**TASK ITEM:**
For this exercise, write out the whole listing below exactly, omitting its images.

**DATASET ENTRIES:**
○ ○ ○ ○ ○

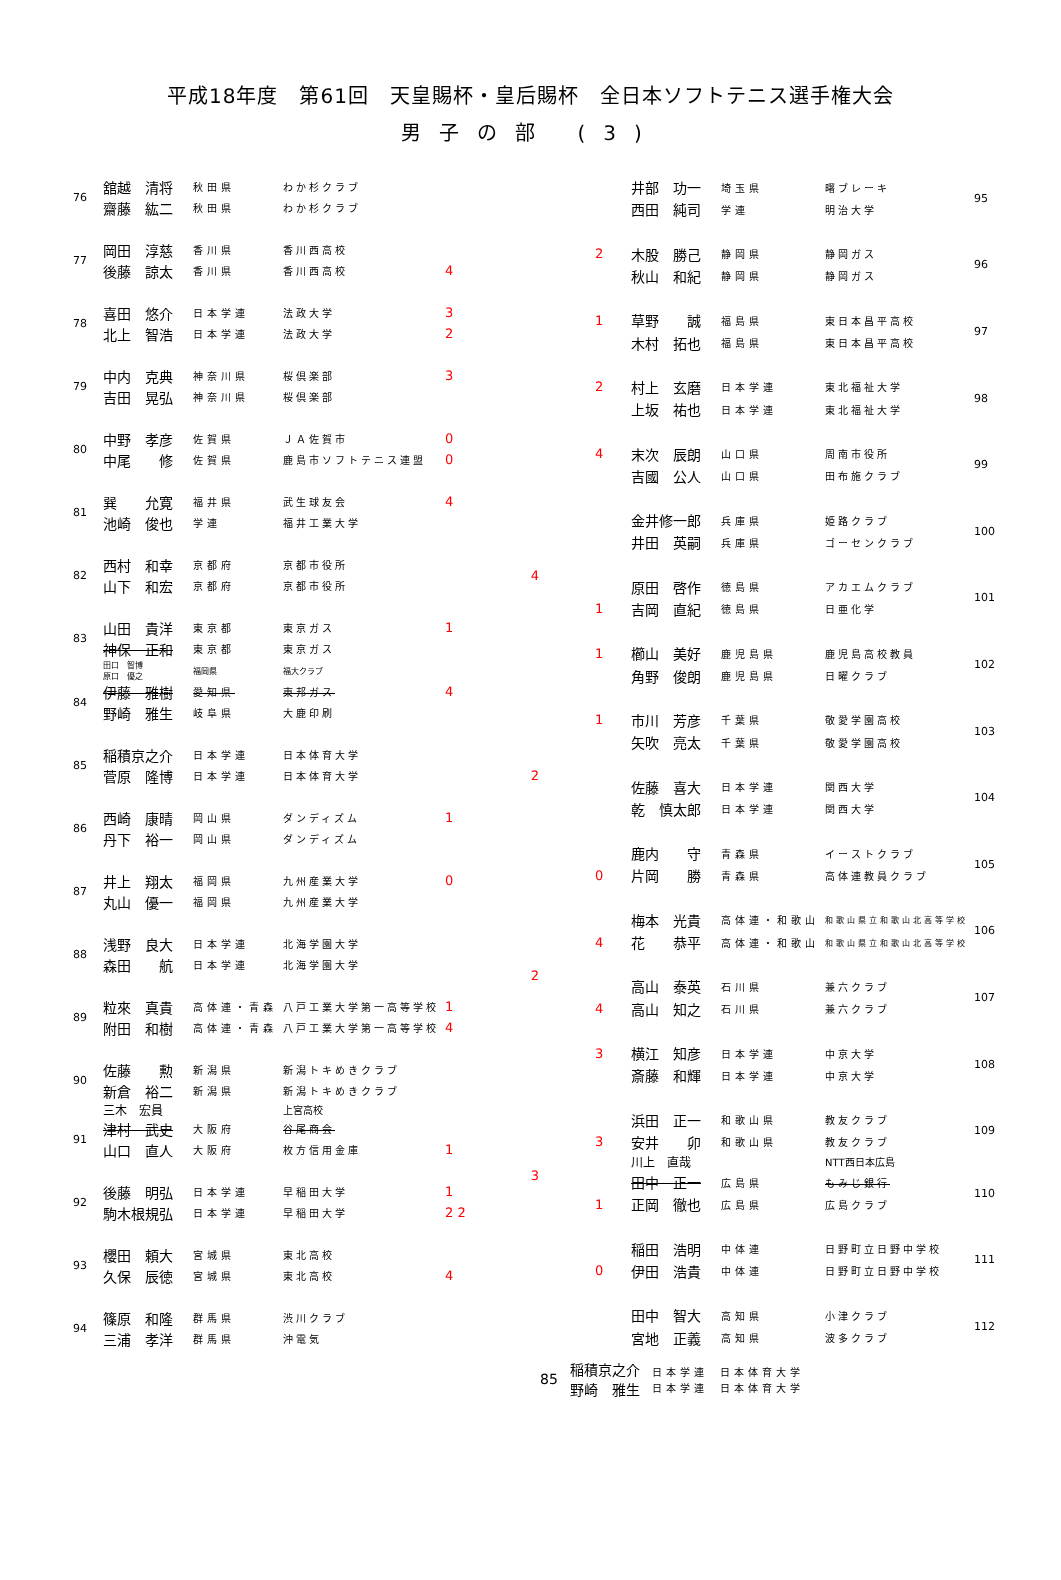平成18年度　第61回　天皇賜杯・皇后賜杯　全日本ソフトテニス選手権大会
男子の部 (3)
| 76 | 舘越 清将 | 秋田県 | わか杉クラブ | |
| | 齋藤 紘二 | 秋田県 | わか杉クラブ | |
| 77 | 岡田 淳慈 | 香川県 | 香川西高校 | |
| | 後藤 諒太 | 香川県 | 香川西高校 | 4 |
| 78 | 喜田 悠介 | 日本学連 | 法政大学 | 3 |
| | 北上 智浩 | 日本学連 | 法政大学 | 2 |
| 79 | 中内 克典 | 神奈川県 | 桜倶楽部 | 3 |
| | 吉田 晃弘 | 神奈川県 | 桜倶楽部 | |
| 80 | 中野 孝彦 | 佐賀県 | ＪＡ佐賀市 | 0 |
| | 中尾 修 | 佐賀県 | 鹿島市ソフトテニス連盟 | 0 |
| 81 | 巽 允寛 | 福井県 | 武生球友会 | 4 |
| | 池崎 俊也 | 学連 | 福井工業大学 | |
| 82 | 西村 和幸 | 京都府 | 京都市役所 | |
| | 山下 和宏 | 京都府 | 京都市役所 | |
| 83 | 山田 貴洋 | 東京都 | 東京ガス | 1 |
| | 神保 正和 | 東京都 | 東京ガス | |
| | 田口 智博 原口 優之 | 福岡県 | 福大クラブ | |
| 84 | 伊藤 雅樹 | 愛知県 | 東邦ガス | 4 |
| | 野崎 雅生 | 岐阜県 | 大鹿印刷 | |
| 85 | 稲積京之介 | 日本学連 | 日本体育大学 | |
| | 菅原 隆博 | 日本学連 | 日本体育大学 | |
| 86 | 西崎 康晴 | 岡山県 | ダンディズム | 1 |
| | 丹下 裕一 | 岡山県 | ダンディズム | |
| 87 | 井上 翔太 | 福岡県 | 九州産業大学 | 0 |
| | 丸山 優一 | 福岡県 | 九州産業大学 | |
| 88 | 浅野 良大 | 日本学連 | 北海学園大学 | |
| | 森田 航 | 日本学連 | 北海学園大学 | |
| 89 | 粒來 真貴 | 高体連・青森 | 八戸工業大学第一高等学校 | 1 |
| | 附田 和樹 | 高体連・青森 | 八戸工業大学第一高等学校 | 4 |
| 90 | 佐藤 勲 | 新潟県 | 新潟トキめきクラブ | |
| | 新倉 裕二 | 新潟県 | 新潟トキめきクラブ | |
| | 三木 宏員 | | 上宮高校 | |
| 91 | 津村 武史 | 大阪府 | 谷尾商会 | |
| | 山口 直人 | 大阪府 | 枚方信用金庫 | 1 |
| 92 | 後藤 明弘 | 日本学連 | 早稲田大学 | 1 |
| | 駒木根規弘 | 日本学連 | 早稲田大学 | 2 2 |
| 93 | 櫻田 頼大 | 宮城県 | 東北高校 | |
| | 久保 辰徳 | 宮城県 | 東北高校 | 4 |
| 94 | 篠原 和隆 | 群馬県 | 渋川クラブ | |
| | 三浦 孝洋 | 群馬県 | 沖電気 | |
4
2
2
3
| | 井部 功一 | 埼玉県 | 曙ブレーキ | 95 |
| | 西田 純司 | 学連 | 明治大学 | |
| 2 | 木股 勝己 | 静岡県 | 静岡ガス | 96 |
| | 秋山 和紀 | 静岡県 | 静岡ガス | |
| 1 | 草野 誠 | 福島県 | 東日本昌平高校 | 97 |
| | 木村 拓也 | 福島県 | 東日本昌平高校 | |
| 2 | 村上 玄磨 | 日本学連 | 東北福祉大学 | 98 |
| | 上坂 祐也 | 日本学連 | 東北福祉大学 | |
| 4 | 末次 辰朗 | 山口県 | 周南市役所 | 99 |
| | 吉國 公人 | 山口県 | 田布施クラブ | |
| | 金井修一郎 | 兵庫県 | 姫路クラブ | 100 |
| | 井田 英嗣 | 兵庫県 | ゴーセンクラブ | |
| | 原田 啓作 | 徳島県 | アカエムクラブ | 101 |
| 1 | 吉岡 直紀 | 徳島県 | 日亜化学 | |
| 1 | 櫛山 美好 | 鹿児島県 | 鹿児島高校教員 | 102 |
| | 角野 俊朗 | 鹿児島県 | 日曜クラブ | |
| 1 | 市川 芳彦 | 千葉県 | 敬愛学園高校 | 103 |
| | 矢吹 亮太 | 千葉県 | 敬愛学園高校 | |
| | 佐藤 喜大 | 日本学連 | 関西大学 | 104 |
| | 乾 慎太郎 | 日本学連 | 関西大学 | |
| | 鹿内 守 | 青森県 | イーストクラブ | 105 |
| 0 | 片岡 勝 | 青森県 | 高体連教員クラブ | |
| | 梅本 光貴 | 高体連・和歌山 | 和歌山県立和歌山北高等学校 | 106 |
| 4 | 花 恭平 | 高体連・和歌山 | 和歌山県立和歌山北高等学校 | |
| | 高山 泰英 | 石川県 | 兼六クラブ | 107 |
| 4 | 高山 知之 | 石川県 | 兼六クラブ | |
| 3 | 横江 知彦 | 日本学連 | 中京大学 | 108 |
| | 斎藤 和輝 | 日本学連 | 中京大学 | |
| | 浜田 正一 | 和歌山県 | 教友クラブ | 109 |
| 3 | 安井 卯 | 和歌山県 | 教友クラブ | |
| | 川上 直哉 | | NTT西日本広島 | |
| | 田中 正一 | 広島県 | もみじ銀行 | 110 |
| 1 | 正岡 徹也 | 広島県 | 広島クラブ | |
| | 稲田 浩明 | 中体連 | 日野町立日野中学校 | 111 |
| 0 | 伊田 浩貴 | 中体連 | 日野町立日野中学校 | |
| | 田中 智大 | 高知県 | 小津クラブ | 112 |
| | 宮地 正義 | 高知県 | 波多クラブ | |
85
稲積京之介
野崎　雅生
日本学連
日本学連
日本体育大学
日本体育大学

○ ○ ○ ○ ○

**RESPONSE AREA:**
平成18年度　第61回　天皇賜杯・皇后賜杯　全日本ソフトテニス選手権大会
男子の部 (3)
| 76 | 舘越 清将 | 秋田県 | わか杉クラブ | |
| | 齋藤 紘二 | 秋田県 | わか杉クラブ | |
| 77 | 岡田 淳慈 | 香川県 | 香川西高校 | |
| | 後藤 諒太 | 香川県 | 香川西高校 | 4 |
| 78 | 喜田 悠介 | 日本学連 | 法政大学 | 3 |
| | 北上 智浩 | 日本学連 | 法政大学 | 2 |
| 79 | 中内 克典 | 神奈川県 | 桜倶楽部 | 3 |
| | 吉田 晃弘 | 神奈川県 | 桜倶楽部 | |
| 80 | 中野 孝彦 | 佐賀県 | ＪＡ佐賀市 | 0 |
| | 中尾 修 | 佐賀県 | 鹿島市ソフトテニス連盟 | 0 |
| 81 | 巽 允寛 | 福井県 | 武生球友会 | 4 |
| | 池崎 俊也 | 学連 | 福井工業大学 | |
| 82 | 西村 和幸 | 京都府 | 京都市役所 | |
| | 山下 和宏 | 京都府 | 京都市役所 | |
| 83 | 山田 貴洋 | 東京都 | 東京ガス | 1 |
| | 神保 正和 | 東京都 | 東京ガス | |
| | 田口 智博 原口 優之 | 福岡県 | 福大クラブ | |
| 84 | 伊藤 雅樹 | 愛知県 | 東邦ガス | 4 |
| | 野崎 雅生 | 岐阜県 | 大鹿印刷 | |
| 85 | 稲積京之介 | 日本学連 | 日本体育大学 | |
| | 菅原 隆博 | 日本学連 | 日本体育大学 | |
| 86 | 西崎 康晴 | 岡山県 | ダンディズム | 1 |
| | 丹下 裕一 | 岡山県 | ダンディズム | |
| 87 | 井上 翔太 | 福岡県 | 九州産業大学 | 0 |
| | 丸山 優一 | 福岡県 | 九州産業大学 | |
| 88 | 浅野 良大 | 日本学連 | 北海学園大学 | |
| | 森田 航 | 日本学連 | 北海学園大学 | |
| 89 | 粒來 真貴 | 高体連・青森 | 八戸工業大学第一高等学校 | 1 |
| | 附田 和樹 | 高体連・青森 | 八戸工業大学第一高等学校 | 4 |
| 90 | 佐藤 勲 | 新潟県 | 新潟トキめきクラブ | |
| | 新倉 裕二 | 新潟県 | 新潟トキめきクラブ | |
| | 三木 宏員 | | 上宮高校 | |
| 91 | 津村 武史 | 大阪府 | 谷尾商会 | |
| | 山口 直人 | 大阪府 | 枚方信用金庫 | 1 |
| 92 | 後藤 明弘 | 日本学連 | 早稲田大学 | 1 |
| | 駒木根規弘 | 日本学連 | 早稲田大学 | 2 2 |
| 93 | 櫻田 頼大 | 宮城県 | 東北高校 | |
| | 久保 辰徳 | 宮城県 | 東北高校 | 4 |
| 94 | 篠原 和隆 | 群馬県 | 渋川クラブ | |
| | 三浦 孝洋 | 群馬県 | 沖電気 | |
4
2
2
3
| | 井部 功一 | 埼玉県 | 曙ブレーキ | 95 |
| | 西田 純司 | 学連 | 明治大学 | |
| 2 | 木股 勝己 | 静岡県 | 静岡ガス | 96 |
| | 秋山 和紀 | 静岡県 | 静岡ガス | |
| 1 | 草野 誠 | 福島県 | 東日本昌平高校 | 97 |
| | 木村 拓也 | 福島県 | 東日本昌平高校 | |
| 2 | 村上 玄磨 | 日本学連 | 東北福祉大学 | 98 |
| | 上坂 祐也 | 日本学連 | 東北福祉大学 | |
| 4 | 末次 辰朗 | 山口県 | 周南市役所 | 99 |
| | 吉國 公人 | 山口県 | 田布施クラブ | |
| | 金井修一郎 | 兵庫県 | 姫路クラブ | 100 |
| | 井田 英嗣 | 兵庫県 | ゴーセンクラブ | |
| | 原田 啓作 | 徳島県 | アカエムクラブ | 101 |
| 1 | 吉岡 直紀 | 徳島県 | 日亜化学 | |
| 1 | 櫛山 美好 | 鹿児島県 | 鹿児島高校教員 | 102 |
| | 角野 俊朗 | 鹿児島県 | 日曜クラブ | |
| 1 | 市川 芳彦 | 千葉県 | 敬愛学園高校 | 103 |
| | 矢吹 亮太 | 千葉県 | 敬愛学園高校 | |
| | 佐藤 喜大 | 日本学連 | 関西大学 | 104 |
| | 乾 慎太郎 | 日本学連 | 関西大学 | |
| | 鹿内 守 | 青森県 | イーストクラブ | 105 |
| 0 | 片岡 勝 | 青森県 | 高体連教員クラブ | |
| | 梅本 光貴 | 高体連・和歌山 | 和歌山県立和歌山北高等学校 | 106 |
| 4 | 花 恭平 | 高体連・和歌山 | 和歌山県立和歌山北高等学校 | |
| | 高山 泰英 | 石川県 | 兼六クラブ | 107 |
| 4 | 高山 知之 | 石川県 | 兼六クラブ | |
| 3 | 横江 知彦 | 日本学連 | 中京大学 | 108 |
| | 斎藤 和輝 | 日本学連 | 中京大学 | |
| | 浜田 正一 | 和歌山県 | 教友クラブ | 109 |
| 3 | 安井 卯 | 和歌山県 | 教友クラブ | |
| | 川上 直哉 | | NTT西日本広島 | |
| | 田中 正一 | 広島県 | もみじ銀行 | 110 |
| 1 | 正岡 徹也 | 広島県 | 広島クラブ | |
| | 稲田 浩明 | 中体連 | 日野町立日野中学校 | 111 |
| 0 | 伊田 浩貴 | 中体連 | 日野町立日野中学校 | |
| | 田中 智大 | 高知県 | 小津クラブ | 112 |
| | 宮地 正義 | 高知県 | 波多クラブ | |
85
稲積京之介
野崎　雅生
日本学連
日本学連
日本体育大学
日本体育大学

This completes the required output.